▶ **Dataset entries**
────────────────────────────────────────
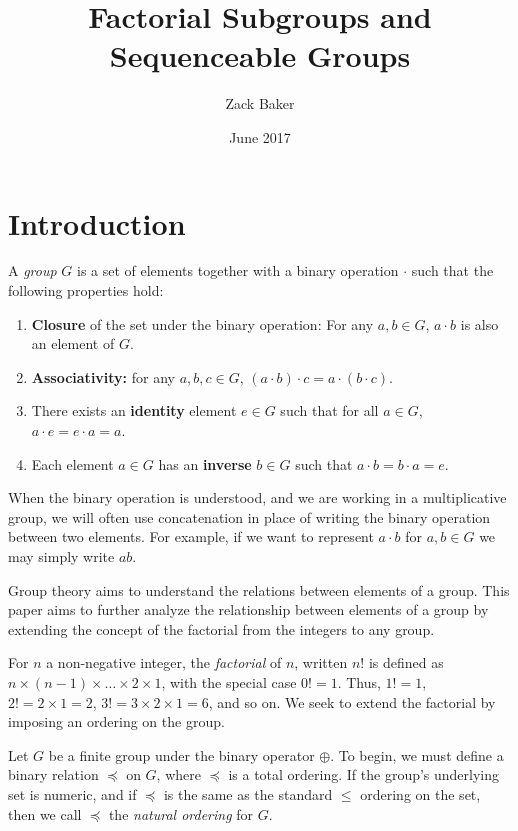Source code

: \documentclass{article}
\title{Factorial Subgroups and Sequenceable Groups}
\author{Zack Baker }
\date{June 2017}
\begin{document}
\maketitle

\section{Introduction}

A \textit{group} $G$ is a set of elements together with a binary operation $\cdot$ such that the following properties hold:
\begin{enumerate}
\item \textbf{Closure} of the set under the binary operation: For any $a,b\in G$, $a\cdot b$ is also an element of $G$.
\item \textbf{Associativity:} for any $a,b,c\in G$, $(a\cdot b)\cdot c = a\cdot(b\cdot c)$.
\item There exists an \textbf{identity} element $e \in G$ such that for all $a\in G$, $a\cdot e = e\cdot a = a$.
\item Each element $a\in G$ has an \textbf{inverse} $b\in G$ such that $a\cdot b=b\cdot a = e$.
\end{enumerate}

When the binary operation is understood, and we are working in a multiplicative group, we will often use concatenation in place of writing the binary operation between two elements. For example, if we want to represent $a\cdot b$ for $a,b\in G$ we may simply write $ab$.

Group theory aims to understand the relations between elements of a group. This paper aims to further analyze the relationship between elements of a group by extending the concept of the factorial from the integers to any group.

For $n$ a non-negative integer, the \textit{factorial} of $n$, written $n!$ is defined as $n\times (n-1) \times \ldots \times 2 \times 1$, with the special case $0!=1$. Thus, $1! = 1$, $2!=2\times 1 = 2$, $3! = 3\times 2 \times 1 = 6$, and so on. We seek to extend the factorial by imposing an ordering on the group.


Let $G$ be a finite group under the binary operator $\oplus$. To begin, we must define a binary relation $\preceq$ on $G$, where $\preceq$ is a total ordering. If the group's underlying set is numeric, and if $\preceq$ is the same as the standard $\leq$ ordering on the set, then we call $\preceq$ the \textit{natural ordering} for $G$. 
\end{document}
────────────────────────────────────────
▶ **DIRECTIONS FOR THIS TASK**
What is needed here is each line above set down word for word, minus the images.

▶ **ANSWER BOX**
Source code

: \documentclass{article}
\title{Factorial Subgroups and Sequenceable Groups}
\author{Zack Baker }
\date{June 2017}
\begin{document}
\maketitle

\section{Introduction}

A \textit{group} $G$ is a set of elements together with a binary operation $\cdot$ such that the following properties hold:
\begin{enumerate}
\item \textbf{Closure} of the set under the binary operation: For any $a,b\in G$, $a\cdot b$ is also an element of $G$.
\item \textbf{Associativity:} for any $a,b,c\in G$, $(a\cdot b)\cdot c = a\cdot(b\cdot c)$.
\item There exists an \textbf{identity} element $e \in G$ such that for all $a\in G$, $a\cdot e = e\cdot a = a$.
\item Each element $a\in G$ has an \textbf{inverse} $b\in G$ such that $a\cdot b=b\cdot a = e$.
\end{enumerate}

When the binary operation is understood, and we are working in a multiplicative group, we will often use concatenation in place of writing the binary operation between two elements. For example, if we want to represent $a\cdot b$ for $a,b\in G$ we may simply write $ab$.

Group theory aims to understand the relations between elements of a group. This paper aims to further analyze the relationship between elements of a group by extending the concept of the factorial from the integers to any group.

For $n$ a non-negative integer, the \textit{factorial} of $n$, written $n!$ is defined as $n\times (n-1) \times \ldots \times 2 \times 1$, with the special case $0!=1$. Thus, $1! = 1$, $2!=2\times 1 = 2$, $3! = 3\times 2 \times 1 = 6$, and so on. We seek to extend the factorial by imposing an ordering on the group.


Let $G$ be a finite group under the binary operator $\oplus$. To begin, we must define a binary relation $\preceq$ on $G$, where $\preceq$ is a total ordering. If the group's underlying set is numeric, and if $\preceq$ is the same as the standard $\leq$ ordering on the set, then we call $\preceq$ the \textit{natural ordering} for $G$. 
\end{document}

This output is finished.